Friday, June 20, 2014

Happy 10-year Anniversary to us

This blog continues its path, sharing the inside details of the follow up to the award-winning documentary, "Boys of Summer". For more details, to watch the film or contribute to the sequel, please click here.

Ten years ago, my dad and me began an amazing journey to visit all 30 Major League Baseball parks over the course of a wild, stressful and hellaciously fun two month road trip. We began in Las Vegas, where I lived then and still live now (though the digs have improved considerably). We visited our one and only AAA park at Cashman Field, home of the 51's (who were the Dodgers affiliate then, before they became the Blue Jays and are now the Mets). They still have Cosmo and they're still at Cashman.
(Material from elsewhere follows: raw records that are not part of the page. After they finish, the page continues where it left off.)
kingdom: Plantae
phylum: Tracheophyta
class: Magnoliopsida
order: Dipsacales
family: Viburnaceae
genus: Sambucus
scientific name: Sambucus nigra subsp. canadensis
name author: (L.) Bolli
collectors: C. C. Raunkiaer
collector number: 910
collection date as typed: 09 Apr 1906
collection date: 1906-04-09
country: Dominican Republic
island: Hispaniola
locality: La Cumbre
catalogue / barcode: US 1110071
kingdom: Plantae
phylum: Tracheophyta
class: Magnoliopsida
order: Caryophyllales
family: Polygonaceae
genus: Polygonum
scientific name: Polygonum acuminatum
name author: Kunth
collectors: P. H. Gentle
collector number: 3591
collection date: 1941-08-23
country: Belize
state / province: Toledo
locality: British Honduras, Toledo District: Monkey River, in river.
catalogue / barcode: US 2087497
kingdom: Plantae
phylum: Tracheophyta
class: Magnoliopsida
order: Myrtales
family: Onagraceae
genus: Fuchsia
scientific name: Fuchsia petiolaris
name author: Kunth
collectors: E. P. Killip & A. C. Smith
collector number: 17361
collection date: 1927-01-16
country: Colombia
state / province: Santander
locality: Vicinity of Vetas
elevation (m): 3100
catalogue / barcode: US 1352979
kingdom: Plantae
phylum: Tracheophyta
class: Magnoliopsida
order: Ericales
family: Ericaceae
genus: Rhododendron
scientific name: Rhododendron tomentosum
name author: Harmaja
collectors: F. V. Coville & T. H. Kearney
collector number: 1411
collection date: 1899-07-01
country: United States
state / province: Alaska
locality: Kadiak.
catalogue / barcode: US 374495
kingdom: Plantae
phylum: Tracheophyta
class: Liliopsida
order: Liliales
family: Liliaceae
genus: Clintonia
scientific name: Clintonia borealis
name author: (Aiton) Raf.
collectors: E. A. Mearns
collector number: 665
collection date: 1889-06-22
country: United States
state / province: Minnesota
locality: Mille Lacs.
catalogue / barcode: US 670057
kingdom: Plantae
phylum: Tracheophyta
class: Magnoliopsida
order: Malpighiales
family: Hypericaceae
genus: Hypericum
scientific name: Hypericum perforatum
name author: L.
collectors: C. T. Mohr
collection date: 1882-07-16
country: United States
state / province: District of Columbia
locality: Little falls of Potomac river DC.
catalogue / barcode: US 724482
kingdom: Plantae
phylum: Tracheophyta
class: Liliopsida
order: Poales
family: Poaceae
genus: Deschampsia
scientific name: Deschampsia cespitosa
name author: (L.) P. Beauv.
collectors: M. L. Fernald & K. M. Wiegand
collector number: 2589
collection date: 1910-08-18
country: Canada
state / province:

Tonight we head to Cashman to mark this event with another game. We'll be hanging out with our friends at Zappos before the game, because my lovely wife is awesome enough to work there. We're also going to be interviewed by the local NBC TV affiliate about our story. I'll post the clip here as soon as it goes up. But for those who can't wait, watch the 10/11 o'clock newscasts. If they like the story enough, they'll tease it out to tomorrow, too.

Annamaria was looking at some of the video from ten years ago and was shocked at how different my dad looks. Truth is, ten years does a number on all of us. I can't suppose wiser, but I can say older with authority. How to measure love? Time, effort, desire, emotion -- have fun with it. I can't define it. I can point toward it and say for sure that I loved that time with my dad, not because it was "all good" -- it wasn't. But we were both all in. We were in tight quarters. We had tight deadlines. We had a definite plan, a very finite budget and means enough to make it happen. We made it happen. I love that. I'm proud of that.

Ten years ago, as we sat in Cashman field, I asked my dad what he thought about baseball. He said, "This is a night for it - perfect night for it. Hot, dry summer night - very comfortable. A beer in my stomach, and a sub sandwich there with it. Not bad. All I need is four aces and a couple hundred dollars on a poker table. But that ain't gonna happen." Just then, the crack of the bat called us all to attention. A home run for the home team.

I look forward to throwing the ball back and forth with my dad a few times tonight. Catch defined much of who we were on that trip. Even when there weren't words, we were still communicating -- sometimes even better.